What I find striking is how little explicit agreement is required for this to happen. No one needs to decide that ethics research is less important or that certain methods are superior. The structure does the work. Researchers observe what is rewarded and adjust accordingly. Over time, those adjustments accumulate into a shift in the field.

This is where the idea of trust becomes useful. The system says it values impactful, societally relevant research. But what it actually trusts is revealed in a different way. It trusts what it can evaluate consistently. It trusts outputs that fit standardized formats, that can be compared across candidates, and that reduce ambiguity in decision-making.

A system doesn’t trust what it praises. It trusts what it can reliably evaluate.

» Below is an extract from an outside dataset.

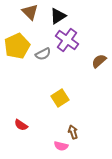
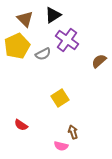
brown triangle: moved 5 px left, 7 px down
black triangle: moved 5 px left, 1 px up
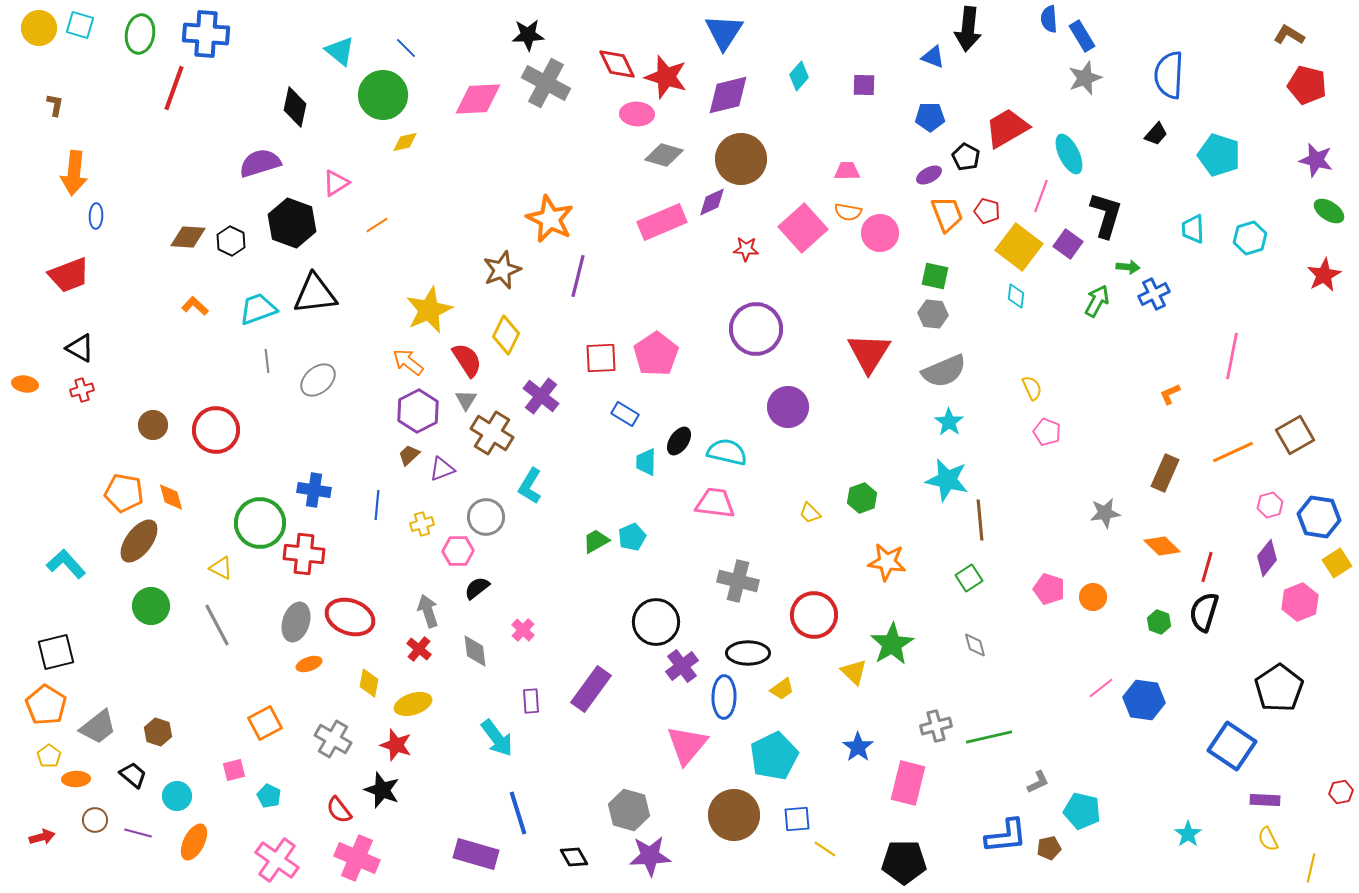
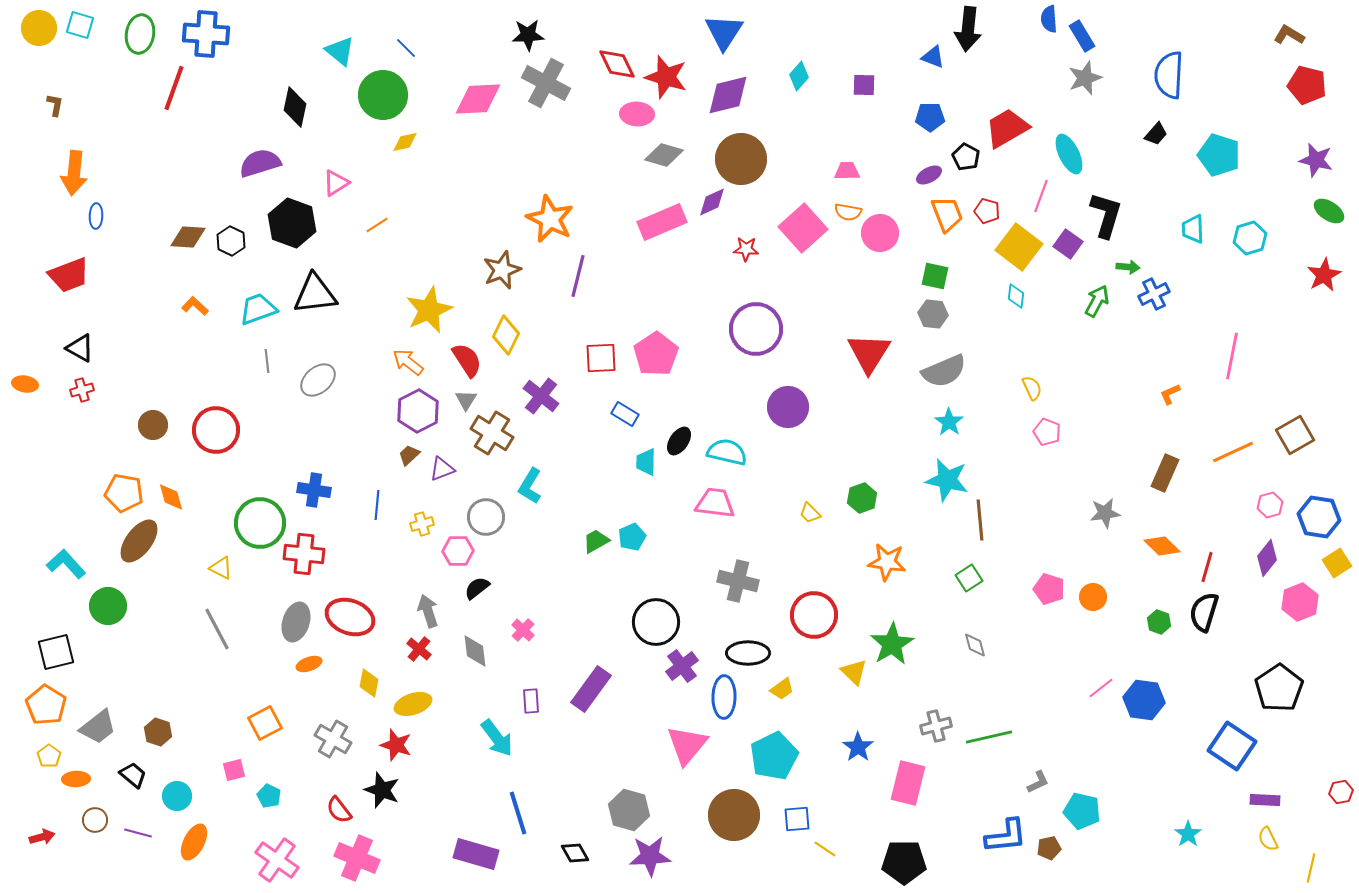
green circle at (151, 606): moved 43 px left
gray line at (217, 625): moved 4 px down
black diamond at (574, 857): moved 1 px right, 4 px up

From that perspective, the FT50 is not just a ranking. It is a filter. It determines which kinds of work are legible within the system and which ones are harder to justify. Journals like Journal of Business Ethics have historically hosted research that is broader, more interdisciplinary, and often more critical of existing institutional arrangements. The questions they raise—about responsibility, power, and long-term consequences—are difficult to compress into standardized empirical designs. By contrast, journals like Psychological Science represent a form of clarity that the system can more easily process. The questions are narrower, the methods are more controlled, and the outputs are easier to compare.

Neither approach is inherently superior, but they do not impose the same demands on the system that evaluates them. When one is rewarded more consistently than the other, the balance shifts. Researchers do not stop caring about broader questions, but they become more selective about when and how they pursue them. Projects that are intellectually important but methodologically misaligned with the FT50 become riskier. The opportunity cost rises.

A field doesn’t eliminate the questions it finds difficult. It makes them expensive to ask.

What makes the FT50 update consequential is not the specific journals that were removed or added, but what those changes signal about what the system now finds easier to process. Over time, this affects what gets studied, how it gets studied, and who gets rewarded for doing it. The shift is gradual, but it is cumulative. A few altered decisions at the margin—one dissertation topic, one hiring choice, one tenure case—eventually reshape the distribution of work in the field.

The more I think about it, the less useful it is to ask whether the update is justified in technical terms. The more revealing question is what kind of research the system now makes easier to produce, and what kind it makes harder. Because that distinction is where the system’s true priorities show up—not in what it says, but in what it consistently rewards when the stakes are real.

A list like the FT50 doesn’t just rank journals. It defines what is worth attempting.

And over time, that definition becomes the field itself.